╭──

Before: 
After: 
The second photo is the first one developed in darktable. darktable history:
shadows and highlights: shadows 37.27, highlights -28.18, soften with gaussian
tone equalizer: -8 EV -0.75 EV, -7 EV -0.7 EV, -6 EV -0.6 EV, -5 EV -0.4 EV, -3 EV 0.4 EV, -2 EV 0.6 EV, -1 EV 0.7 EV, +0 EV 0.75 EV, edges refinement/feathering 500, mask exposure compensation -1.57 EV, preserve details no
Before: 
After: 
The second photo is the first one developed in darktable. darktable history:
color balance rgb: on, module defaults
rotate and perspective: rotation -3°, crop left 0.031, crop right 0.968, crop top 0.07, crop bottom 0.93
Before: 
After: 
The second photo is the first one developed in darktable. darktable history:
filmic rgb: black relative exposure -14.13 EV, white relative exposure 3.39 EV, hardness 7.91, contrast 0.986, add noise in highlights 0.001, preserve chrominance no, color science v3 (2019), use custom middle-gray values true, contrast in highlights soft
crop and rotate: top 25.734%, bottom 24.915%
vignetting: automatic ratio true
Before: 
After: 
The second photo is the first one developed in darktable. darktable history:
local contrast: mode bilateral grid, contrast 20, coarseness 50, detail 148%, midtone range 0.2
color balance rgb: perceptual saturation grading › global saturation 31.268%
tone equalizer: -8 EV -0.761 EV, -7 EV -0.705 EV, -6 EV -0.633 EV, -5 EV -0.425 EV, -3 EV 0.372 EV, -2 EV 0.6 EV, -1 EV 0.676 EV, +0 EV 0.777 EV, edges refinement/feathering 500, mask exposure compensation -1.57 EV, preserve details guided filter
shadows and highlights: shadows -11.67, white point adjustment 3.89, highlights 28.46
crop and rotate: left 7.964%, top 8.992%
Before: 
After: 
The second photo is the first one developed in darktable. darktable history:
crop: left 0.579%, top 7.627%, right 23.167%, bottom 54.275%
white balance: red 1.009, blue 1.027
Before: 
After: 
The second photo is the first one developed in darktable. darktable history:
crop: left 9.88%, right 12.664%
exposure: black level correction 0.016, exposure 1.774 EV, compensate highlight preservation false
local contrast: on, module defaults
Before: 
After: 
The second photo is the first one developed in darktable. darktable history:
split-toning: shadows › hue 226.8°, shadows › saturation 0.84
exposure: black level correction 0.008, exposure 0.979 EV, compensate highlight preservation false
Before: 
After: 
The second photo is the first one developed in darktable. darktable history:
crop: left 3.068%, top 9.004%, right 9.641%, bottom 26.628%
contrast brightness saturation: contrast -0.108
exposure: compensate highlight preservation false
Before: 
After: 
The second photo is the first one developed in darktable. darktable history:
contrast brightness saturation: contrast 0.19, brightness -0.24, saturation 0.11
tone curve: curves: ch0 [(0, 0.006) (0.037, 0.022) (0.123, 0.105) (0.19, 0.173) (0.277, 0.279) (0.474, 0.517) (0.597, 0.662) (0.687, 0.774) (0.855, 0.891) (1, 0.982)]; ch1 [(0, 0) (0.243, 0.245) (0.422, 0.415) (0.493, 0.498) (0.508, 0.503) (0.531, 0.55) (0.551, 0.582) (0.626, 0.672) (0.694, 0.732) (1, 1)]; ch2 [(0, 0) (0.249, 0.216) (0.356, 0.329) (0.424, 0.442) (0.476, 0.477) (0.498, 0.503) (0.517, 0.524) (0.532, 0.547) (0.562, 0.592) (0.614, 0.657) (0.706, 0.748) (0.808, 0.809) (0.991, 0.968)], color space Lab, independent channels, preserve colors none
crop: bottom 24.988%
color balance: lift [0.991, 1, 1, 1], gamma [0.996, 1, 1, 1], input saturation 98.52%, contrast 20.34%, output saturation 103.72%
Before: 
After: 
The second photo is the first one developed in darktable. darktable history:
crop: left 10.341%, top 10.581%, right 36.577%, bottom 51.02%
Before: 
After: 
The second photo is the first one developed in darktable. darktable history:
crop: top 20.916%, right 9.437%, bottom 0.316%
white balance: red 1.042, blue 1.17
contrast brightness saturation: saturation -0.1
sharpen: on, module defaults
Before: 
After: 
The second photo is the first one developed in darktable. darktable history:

╰──

Copy the listing above word for word, from its first line up to and including the line that contains "white balance: red 1.009, blue 1.027".

Before: 
After: 
The second photo is the first one developed in darktable. darktable history:
shadows and highlights: shadows 37.27, highlights -28.18, soften with gaussian
tone equalizer: -8 EV -0.75 EV, -7 EV -0.7 EV, -6 EV -0.6 EV, -5 EV -0.4 EV, -3 EV 0.4 EV, -2 EV 0.6 EV, -1 EV 0.7 EV, +0 EV 0.75 EV, edges refinement/feathering 500, mask exposure compensation -1.57 EV, preserve details no
Before: 
After: 
The second photo is the first one developed in darktable. darktable history:
color balance rgb: on, module defaults
rotate and perspective: rotation -3°, crop left 0.031, crop right 0.968, crop top 0.07, crop bottom 0.93
Before: 
After: 
The second photo is the first one developed in darktable. darktable history:
filmic rgb: black relative exposure -14.13 EV, white relative exposure 3.39 EV, hardness 7.91, contrast 0.986, add noise in highlights 0.001, preserve chrominance no, color science v3 (2019), use custom middle-gray values true, contrast in highlights soft
crop and rotate: top 25.734%, bottom 24.915%
vignetting: automatic ratio true
Before: 
After: 
The second photo is the first one developed in darktable. darktable history:
local contrast: mode bilateral grid, contrast 20, coarseness 50, detail 148%, midtone range 0.2
color balance rgb: perceptual saturation grading › global saturation 31.268%
tone equalizer: -8 EV -0.761 EV, -7 EV -0.705 EV, -6 EV -0.633 EV, -5 EV -0.425 EV, -3 EV 0.372 EV, -2 EV 0.6 EV, -1 EV 0.676 EV, +0 EV 0.777 EV, edges refinement/feathering 500, mask exposure compensation -1.57 EV, preserve details guided filter
shadows and highlights: shadows -11.67, white point adjustment 3.89, highlights 28.46
crop and rotate: left 7.964%, top 8.992%
Before: 
After: 
The second photo is the first one developed in darktable. darktable history:
crop: left 0.579%, top 7.627%, right 23.167%, bottom 54.275%
white balance: red 1.009, blue 1.027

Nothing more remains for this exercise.